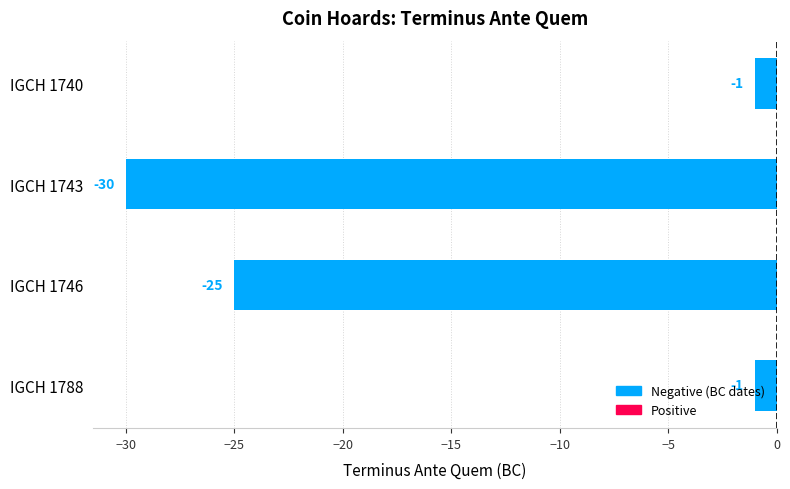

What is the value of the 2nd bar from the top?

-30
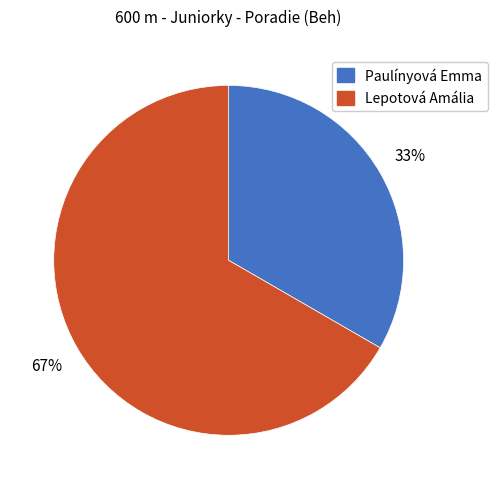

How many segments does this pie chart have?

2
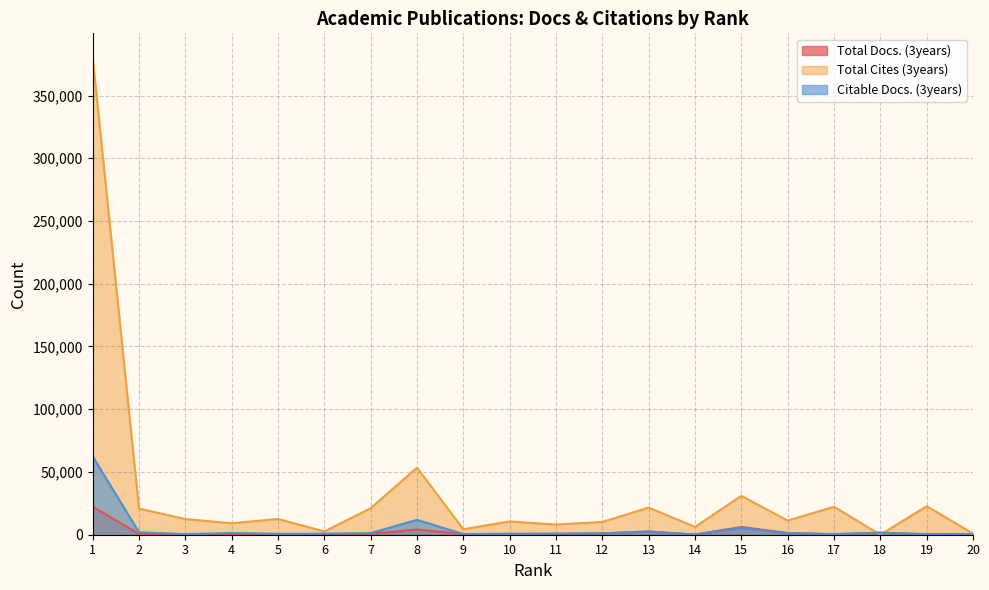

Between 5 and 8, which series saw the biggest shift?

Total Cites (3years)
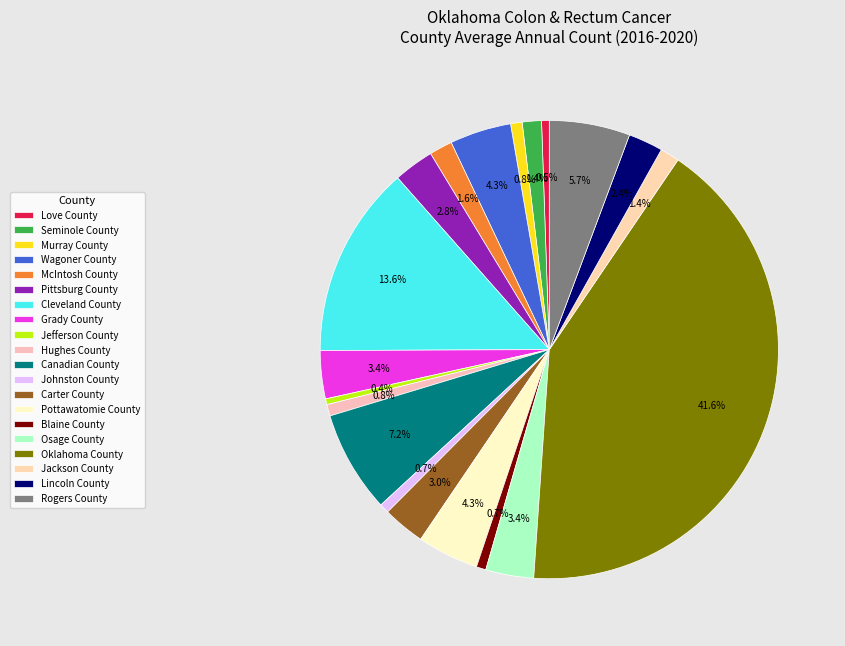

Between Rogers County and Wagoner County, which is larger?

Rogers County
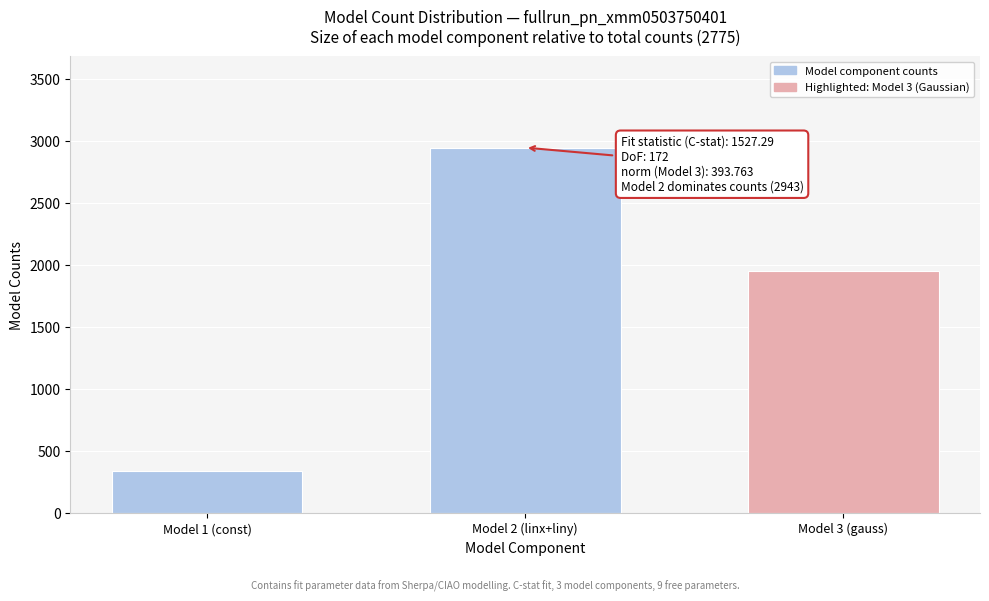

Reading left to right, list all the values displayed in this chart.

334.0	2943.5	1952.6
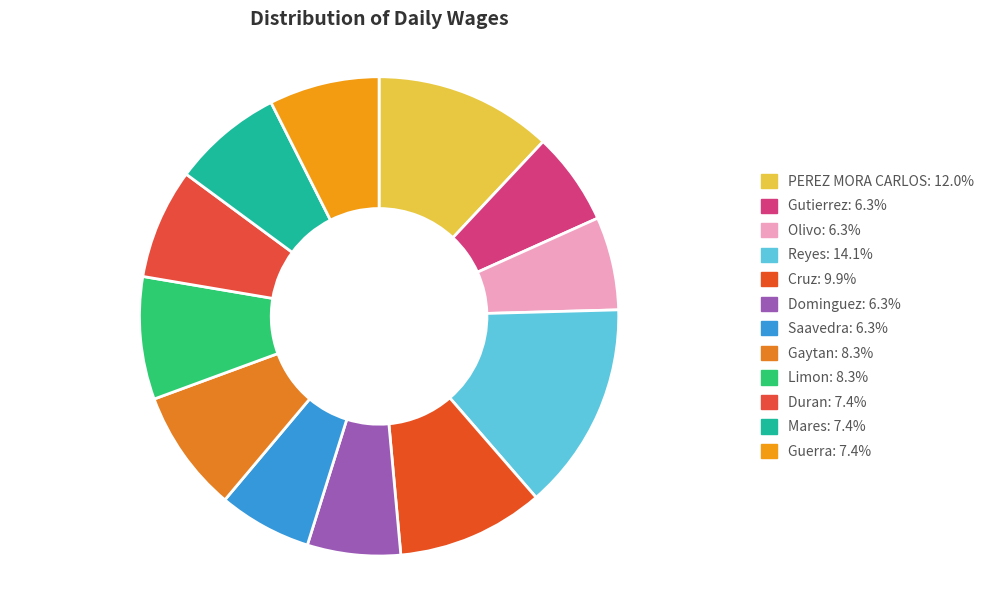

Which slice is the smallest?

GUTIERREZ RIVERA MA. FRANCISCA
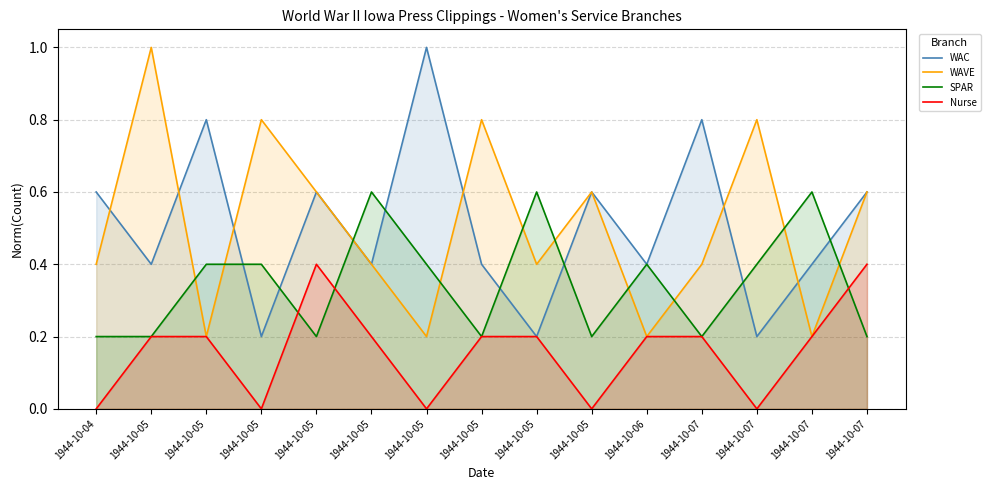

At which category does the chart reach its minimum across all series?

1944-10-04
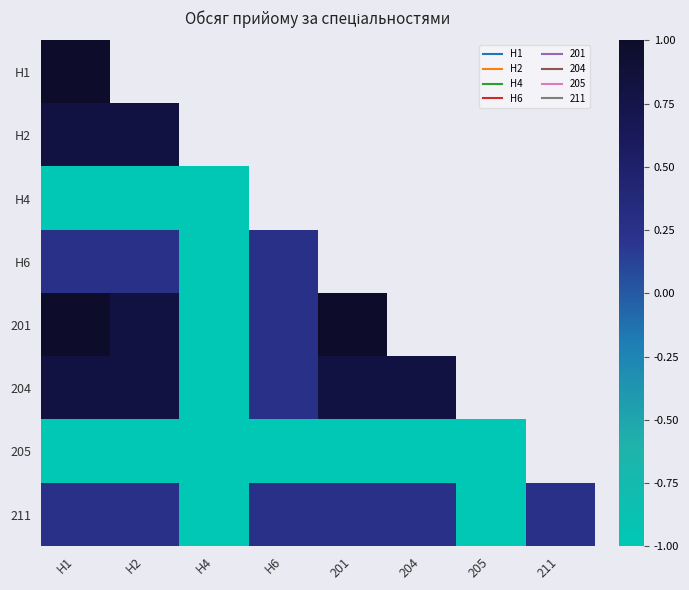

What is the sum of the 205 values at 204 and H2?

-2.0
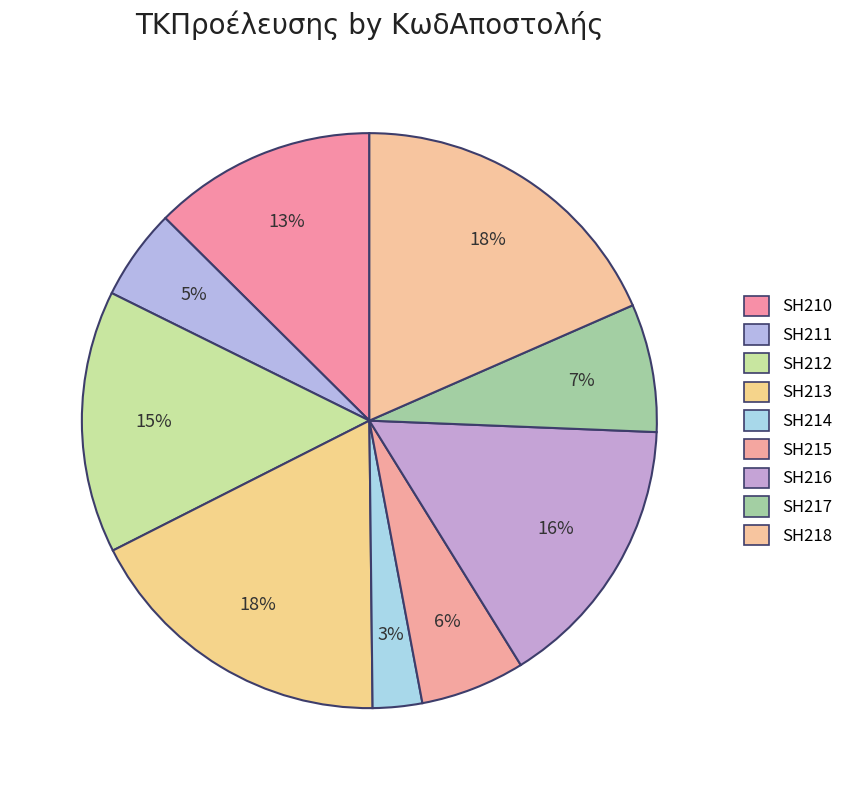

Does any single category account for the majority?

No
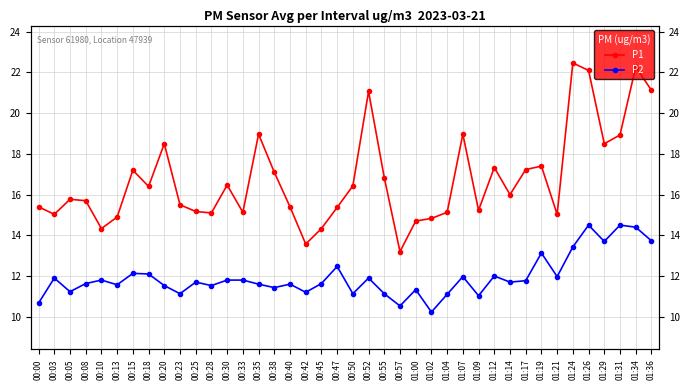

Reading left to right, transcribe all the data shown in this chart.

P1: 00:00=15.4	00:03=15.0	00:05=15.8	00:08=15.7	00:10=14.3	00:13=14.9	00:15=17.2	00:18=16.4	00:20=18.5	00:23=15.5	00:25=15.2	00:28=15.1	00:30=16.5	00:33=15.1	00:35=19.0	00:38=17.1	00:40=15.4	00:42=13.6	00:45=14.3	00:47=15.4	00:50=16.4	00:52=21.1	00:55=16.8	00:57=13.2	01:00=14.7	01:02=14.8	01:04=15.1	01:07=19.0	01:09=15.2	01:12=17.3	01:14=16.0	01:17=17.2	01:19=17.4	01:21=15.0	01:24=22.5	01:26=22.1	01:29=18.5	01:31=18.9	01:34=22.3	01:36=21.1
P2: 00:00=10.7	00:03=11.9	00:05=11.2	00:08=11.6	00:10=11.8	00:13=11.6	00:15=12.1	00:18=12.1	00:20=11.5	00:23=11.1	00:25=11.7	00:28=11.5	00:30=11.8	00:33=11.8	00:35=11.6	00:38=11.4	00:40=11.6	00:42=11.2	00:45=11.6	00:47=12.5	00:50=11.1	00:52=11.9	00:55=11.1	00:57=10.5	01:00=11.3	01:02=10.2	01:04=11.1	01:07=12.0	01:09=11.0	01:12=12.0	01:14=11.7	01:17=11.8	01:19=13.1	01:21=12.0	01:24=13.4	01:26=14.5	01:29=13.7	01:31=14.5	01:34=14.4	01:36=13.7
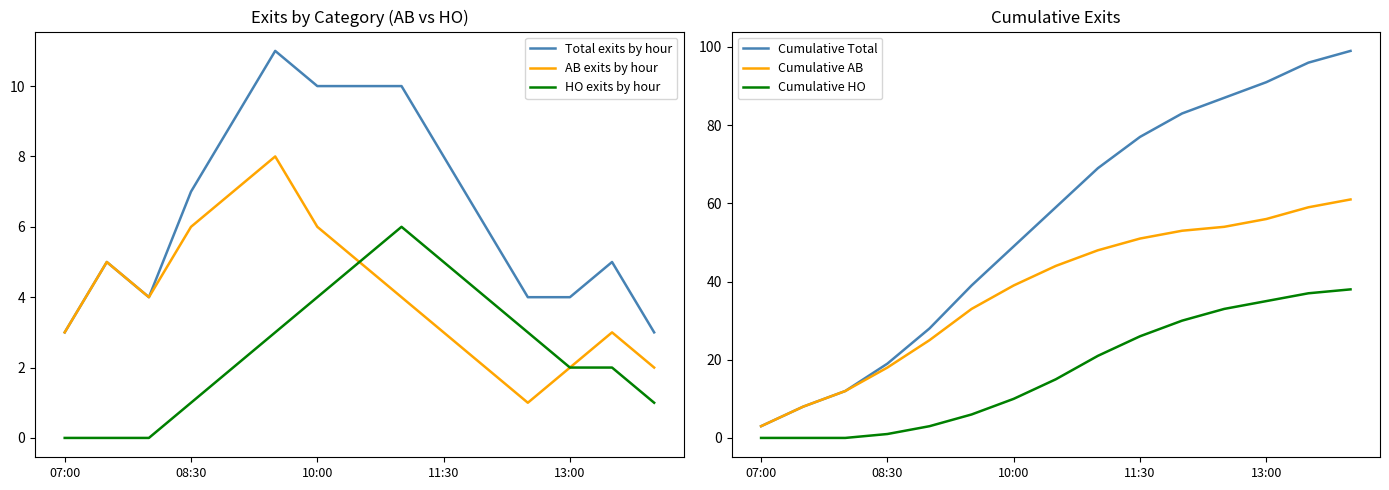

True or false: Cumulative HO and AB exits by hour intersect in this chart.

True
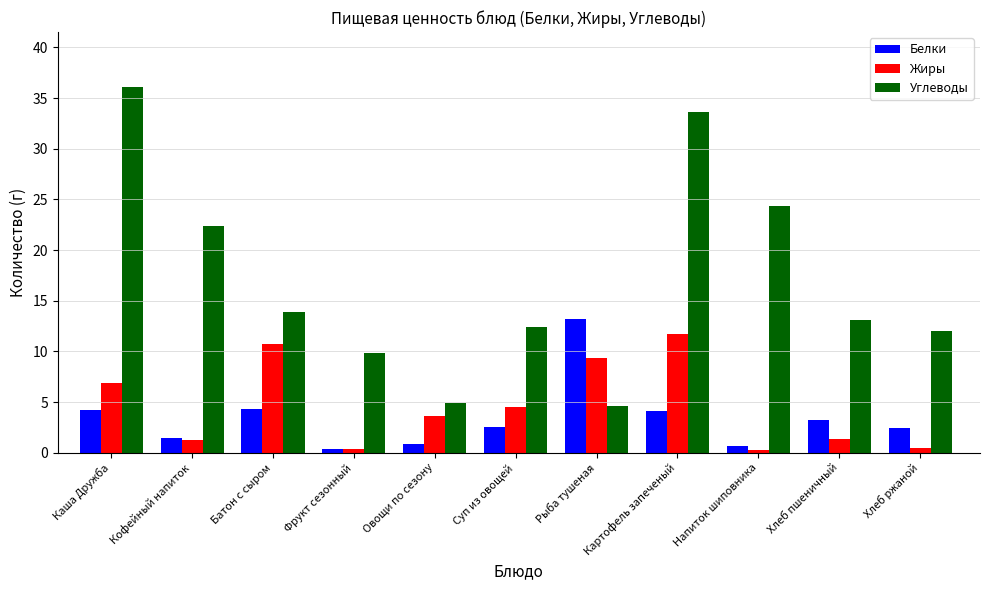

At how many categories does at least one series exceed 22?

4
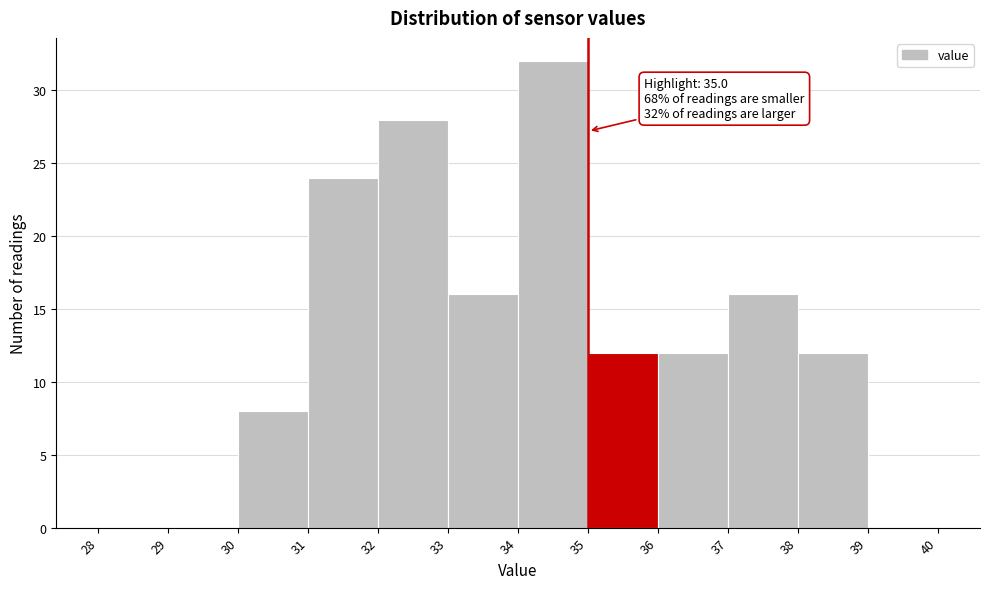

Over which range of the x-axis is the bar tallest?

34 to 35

════════════════

Reproduce the lines above from the one containing "True or false: Cumulative" up to and including the final line, leaving out the pictures.

True or false: Cumulative HO and AB exits by hour intersect in this chart.

True

At how many categories does at least one series exceed 22?

4

Over which range of the x-axis is the bar tallest?

34 to 35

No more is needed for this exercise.